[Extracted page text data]
========================
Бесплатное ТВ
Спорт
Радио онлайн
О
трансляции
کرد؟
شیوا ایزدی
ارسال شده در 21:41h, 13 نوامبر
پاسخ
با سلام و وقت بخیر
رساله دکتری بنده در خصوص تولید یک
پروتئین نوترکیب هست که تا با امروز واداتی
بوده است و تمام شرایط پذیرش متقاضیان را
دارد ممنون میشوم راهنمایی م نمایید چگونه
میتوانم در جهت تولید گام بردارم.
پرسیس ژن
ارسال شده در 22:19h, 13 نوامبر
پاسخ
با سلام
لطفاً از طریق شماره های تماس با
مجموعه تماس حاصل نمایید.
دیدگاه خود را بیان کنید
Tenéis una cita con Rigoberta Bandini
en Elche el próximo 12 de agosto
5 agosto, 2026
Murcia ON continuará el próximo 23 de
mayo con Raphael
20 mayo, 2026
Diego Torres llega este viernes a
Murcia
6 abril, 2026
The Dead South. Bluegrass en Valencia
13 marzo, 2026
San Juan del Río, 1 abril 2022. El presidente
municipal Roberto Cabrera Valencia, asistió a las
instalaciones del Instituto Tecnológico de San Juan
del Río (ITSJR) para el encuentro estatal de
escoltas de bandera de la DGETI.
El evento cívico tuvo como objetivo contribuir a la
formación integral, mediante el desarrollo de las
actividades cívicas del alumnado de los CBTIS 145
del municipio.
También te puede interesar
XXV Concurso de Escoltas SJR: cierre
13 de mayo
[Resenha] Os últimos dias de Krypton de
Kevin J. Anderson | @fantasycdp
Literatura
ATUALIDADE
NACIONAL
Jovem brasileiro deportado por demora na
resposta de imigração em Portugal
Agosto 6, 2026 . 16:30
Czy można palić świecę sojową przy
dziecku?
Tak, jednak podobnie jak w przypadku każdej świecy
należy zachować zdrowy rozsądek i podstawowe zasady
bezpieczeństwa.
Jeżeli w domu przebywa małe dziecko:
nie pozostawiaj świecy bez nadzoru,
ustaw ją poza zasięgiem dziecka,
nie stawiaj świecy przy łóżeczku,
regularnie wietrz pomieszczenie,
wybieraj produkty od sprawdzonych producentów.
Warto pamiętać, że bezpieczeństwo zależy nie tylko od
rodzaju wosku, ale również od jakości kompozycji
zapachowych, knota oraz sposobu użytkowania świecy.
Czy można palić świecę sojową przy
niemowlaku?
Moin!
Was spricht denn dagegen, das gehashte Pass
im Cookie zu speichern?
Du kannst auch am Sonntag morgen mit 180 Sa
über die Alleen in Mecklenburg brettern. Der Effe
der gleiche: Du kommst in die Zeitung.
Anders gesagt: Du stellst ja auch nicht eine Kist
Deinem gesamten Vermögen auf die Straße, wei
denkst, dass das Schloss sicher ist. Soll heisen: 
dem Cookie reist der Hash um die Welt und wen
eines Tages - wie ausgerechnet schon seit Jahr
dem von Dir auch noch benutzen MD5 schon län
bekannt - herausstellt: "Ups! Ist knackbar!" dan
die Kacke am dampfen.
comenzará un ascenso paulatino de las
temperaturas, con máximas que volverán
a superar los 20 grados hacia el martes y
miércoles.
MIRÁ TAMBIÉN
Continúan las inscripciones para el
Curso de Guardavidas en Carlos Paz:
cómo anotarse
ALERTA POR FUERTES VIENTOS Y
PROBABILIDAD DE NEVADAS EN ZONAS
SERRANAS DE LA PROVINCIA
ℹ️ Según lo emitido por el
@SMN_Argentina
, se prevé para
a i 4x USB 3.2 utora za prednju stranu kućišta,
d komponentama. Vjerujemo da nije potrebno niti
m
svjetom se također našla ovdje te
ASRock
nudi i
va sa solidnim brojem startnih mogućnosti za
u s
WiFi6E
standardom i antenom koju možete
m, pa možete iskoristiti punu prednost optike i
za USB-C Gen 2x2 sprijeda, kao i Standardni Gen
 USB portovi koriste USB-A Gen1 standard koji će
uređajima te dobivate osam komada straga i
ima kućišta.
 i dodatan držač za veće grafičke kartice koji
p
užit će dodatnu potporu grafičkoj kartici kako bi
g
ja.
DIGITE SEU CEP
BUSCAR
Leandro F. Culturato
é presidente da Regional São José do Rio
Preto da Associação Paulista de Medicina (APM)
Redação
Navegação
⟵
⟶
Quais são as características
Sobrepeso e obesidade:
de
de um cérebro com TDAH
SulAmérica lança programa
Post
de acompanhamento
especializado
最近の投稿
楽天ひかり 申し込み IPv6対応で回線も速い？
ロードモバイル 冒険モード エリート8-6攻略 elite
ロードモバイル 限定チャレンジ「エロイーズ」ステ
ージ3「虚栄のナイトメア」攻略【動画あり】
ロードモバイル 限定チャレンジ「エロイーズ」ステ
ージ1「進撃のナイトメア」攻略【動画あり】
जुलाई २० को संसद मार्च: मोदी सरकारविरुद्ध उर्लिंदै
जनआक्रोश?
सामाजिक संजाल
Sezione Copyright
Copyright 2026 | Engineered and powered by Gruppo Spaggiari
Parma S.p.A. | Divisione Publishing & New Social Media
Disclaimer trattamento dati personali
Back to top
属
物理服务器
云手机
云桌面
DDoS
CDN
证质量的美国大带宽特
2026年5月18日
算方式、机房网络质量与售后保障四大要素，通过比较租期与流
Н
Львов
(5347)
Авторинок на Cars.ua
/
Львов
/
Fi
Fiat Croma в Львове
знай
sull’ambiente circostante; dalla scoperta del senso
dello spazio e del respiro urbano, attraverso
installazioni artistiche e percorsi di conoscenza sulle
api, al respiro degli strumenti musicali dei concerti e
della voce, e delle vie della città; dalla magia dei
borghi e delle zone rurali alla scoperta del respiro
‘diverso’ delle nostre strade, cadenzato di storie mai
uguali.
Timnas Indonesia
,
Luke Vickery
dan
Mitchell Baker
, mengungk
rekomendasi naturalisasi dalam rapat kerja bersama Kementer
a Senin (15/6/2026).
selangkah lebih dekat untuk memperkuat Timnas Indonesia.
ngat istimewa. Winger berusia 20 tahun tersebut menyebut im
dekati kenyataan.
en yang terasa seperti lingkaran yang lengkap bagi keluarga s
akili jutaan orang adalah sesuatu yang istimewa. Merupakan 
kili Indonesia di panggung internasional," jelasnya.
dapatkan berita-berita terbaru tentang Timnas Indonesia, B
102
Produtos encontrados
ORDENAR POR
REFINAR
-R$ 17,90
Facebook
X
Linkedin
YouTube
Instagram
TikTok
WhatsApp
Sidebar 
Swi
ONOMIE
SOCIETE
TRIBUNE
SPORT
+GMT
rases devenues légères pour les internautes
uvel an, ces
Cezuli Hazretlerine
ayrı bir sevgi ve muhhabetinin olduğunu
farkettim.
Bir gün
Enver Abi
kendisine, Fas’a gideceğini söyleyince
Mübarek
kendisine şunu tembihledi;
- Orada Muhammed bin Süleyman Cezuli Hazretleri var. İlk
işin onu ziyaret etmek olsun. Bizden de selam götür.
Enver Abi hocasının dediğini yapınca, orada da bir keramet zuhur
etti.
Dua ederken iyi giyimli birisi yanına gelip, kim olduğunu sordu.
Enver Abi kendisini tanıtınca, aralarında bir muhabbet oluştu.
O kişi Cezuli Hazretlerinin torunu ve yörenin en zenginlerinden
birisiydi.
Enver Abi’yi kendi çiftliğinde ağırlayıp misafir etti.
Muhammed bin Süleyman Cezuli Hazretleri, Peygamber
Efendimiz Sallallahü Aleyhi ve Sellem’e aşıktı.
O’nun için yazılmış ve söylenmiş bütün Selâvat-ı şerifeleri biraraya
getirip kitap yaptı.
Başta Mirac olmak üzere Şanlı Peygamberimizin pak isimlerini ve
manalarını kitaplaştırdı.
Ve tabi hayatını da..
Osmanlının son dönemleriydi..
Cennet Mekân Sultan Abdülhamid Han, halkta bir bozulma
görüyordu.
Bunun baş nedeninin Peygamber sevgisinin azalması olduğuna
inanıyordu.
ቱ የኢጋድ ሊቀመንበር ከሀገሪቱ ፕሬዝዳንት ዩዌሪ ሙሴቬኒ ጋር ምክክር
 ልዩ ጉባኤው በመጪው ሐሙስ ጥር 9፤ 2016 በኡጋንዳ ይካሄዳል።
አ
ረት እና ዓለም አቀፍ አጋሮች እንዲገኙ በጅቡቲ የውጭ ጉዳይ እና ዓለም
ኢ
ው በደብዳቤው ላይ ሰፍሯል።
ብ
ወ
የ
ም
========================
How to complete this task: Pull each line containing "olduğunu" from the records.

Response below:
ayrı bir sevgi ve muhhabetinin olduğunu
Dua ederken iyi giyimli birisi yanına gelip, kim olduğunu sordu.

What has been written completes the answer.